Information given START

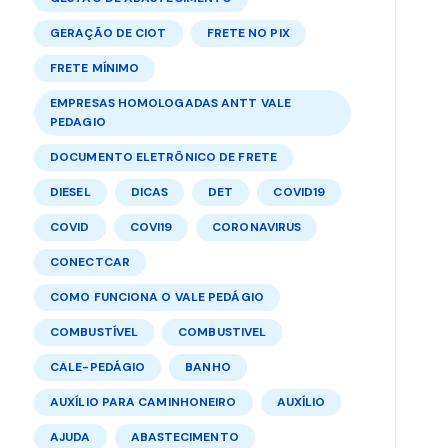
GERAÇÃO DE CIOT
FRETE NO PIX
FRETE MÍNIMO
EMPRESAS HOMOLOGADAS ANTT VALE
PEDAGIO
DOCUMENTO ELETRÔNICO DE FRETE
DIESEL
DICAS
DET
COVID19
COVID
COVI19
CORONAVIRUS
CONECTCAR
COMO FUNCIONA O VALE PEDÁGIO
COMBUSTÍVEL
COMBUSTIVEL
CALE-PEDÁGIO
BANHO
AUXÍLIO PARA CAMINHONEIRO
AUXÍLIO
AJUDA
ABASTECIMENTO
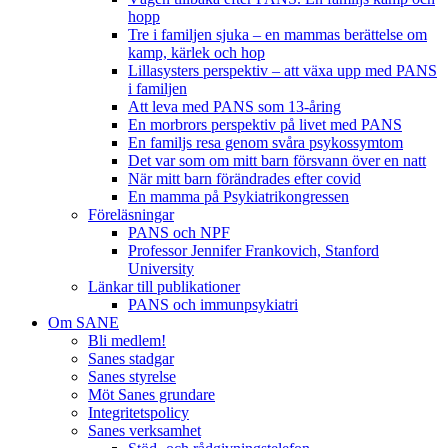
hopp
Tre i familjen sjuka – en mammas berättelse om
kamp, kärlek och hop
Lillasysters perspektiv – att växa upp med PANS
i familjen
Att leva med PANS som 13-åring
En morbrors perspektiv på livet med PANS
En familjs resa genom svåra psykossymtom
Det var som om mitt barn försvann över en natt
När mitt barn förändrades efter covid
En mamma på Psykiatrikongressen
Föreläsningar
PANS och NPF
Professor Jennifer Frankovich, Stanford
University
Länkar till publikationer
PANS och immunpsykiatri
Om SANE
Bli medlem!
Sanes stadgar
Sanes styrelse
Möt Sanes grundare
Integritetspolicy
Sanes verksamhet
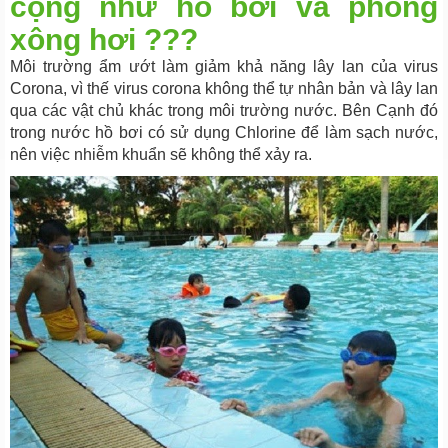
cộng như hồ bơi và phòng
xông hơi ???
Môi trường ẩm ướt làm giảm khả năng lây lan của virus
Corona, vì thế virus corona không thể tự nhân bản và lây lan
qua các vật chủ khác trong môi trường nước. Bên Cạnh đó
trong nước hồ bơi có sử dụng Chlorine để làm sạch nước,
nên việc nhiễm khuẩn sẽ không thể xảy ra.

Information given END

» Exercise goal
Copy out, from the records above, every line that holds the string "VALE".

» Solution
EMPRESAS HOMOLOGADAS ANTT VALE
COMO FUNCIONA O VALE PEDÁGIO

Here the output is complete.